DCL-AIM : decentralized coordination learning of autonomous intersection management for connected and automated vehicles

Abstract

Conventional intersection managements, such as signalized intersections, may not necessarily be the optimal strategies when it comes to connected and automated vehicles (CAVs) environment. Autonomous intersection management (AIM) is tailored for CAVs aiming at replacing the conventional traffic control strategies. In this work, using the communication and computation technologies of CAVs, the sequential movements of vehicles through intersections are modelled as multi-agent Markov decision processes (MAMDPs) in which vehicle agents cooperate to minimize intersection delay with collision-free constraints.
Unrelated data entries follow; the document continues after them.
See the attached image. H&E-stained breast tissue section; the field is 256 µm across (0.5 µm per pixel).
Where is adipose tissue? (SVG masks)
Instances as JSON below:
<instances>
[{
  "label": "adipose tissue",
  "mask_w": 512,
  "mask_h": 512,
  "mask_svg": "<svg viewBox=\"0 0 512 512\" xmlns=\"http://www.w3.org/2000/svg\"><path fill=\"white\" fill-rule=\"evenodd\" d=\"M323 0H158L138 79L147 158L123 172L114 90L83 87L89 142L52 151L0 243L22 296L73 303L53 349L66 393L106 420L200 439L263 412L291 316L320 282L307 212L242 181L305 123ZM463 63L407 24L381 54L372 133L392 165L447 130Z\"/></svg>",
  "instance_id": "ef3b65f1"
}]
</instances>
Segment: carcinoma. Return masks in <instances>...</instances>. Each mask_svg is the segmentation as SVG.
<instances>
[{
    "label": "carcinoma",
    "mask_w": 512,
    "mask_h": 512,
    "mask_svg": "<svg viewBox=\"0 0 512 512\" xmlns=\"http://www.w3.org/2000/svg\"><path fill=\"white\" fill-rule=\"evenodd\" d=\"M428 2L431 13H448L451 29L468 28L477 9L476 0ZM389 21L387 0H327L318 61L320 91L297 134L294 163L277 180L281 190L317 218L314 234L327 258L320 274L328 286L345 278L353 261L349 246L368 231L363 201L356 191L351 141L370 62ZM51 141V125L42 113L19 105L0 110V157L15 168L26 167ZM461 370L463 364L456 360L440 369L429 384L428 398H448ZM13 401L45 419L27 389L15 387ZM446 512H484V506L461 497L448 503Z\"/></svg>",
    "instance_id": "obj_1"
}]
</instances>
To handle the huge dimension scale incurred by the nature of multi-agent decision making problems, the state space of CAVs are decomposed into independent part and coordinated part by exploiting the structural properties of the AIM problem, and a decentralized coordination multi-agent learning approach (DCL-AIM) is proposed to solve the problem efficiently by exploiting both global and localized agent coordination needs in AIM. The main feature of the proposed approach is to explicitly identify and dynamically adapt agent coordination needs during the learning process so that the curse of dimensionality and environment nonstationarity problems in multi-agent learning can be alleviated. The effectiveness of the proposed method is demonstrated under a variety of traffic conditions. The comparison analysis is performed between DCL-AIM and the First-Come-First-Serve based AIM (FCFS-AIM), with Longest-Queue-First (LQF-AIM) policy and the signal control based on the Webster’s method (Signal) as benchmarks. Experimental results show that the sequential decisions from DCL-AIM outperform the other control policies.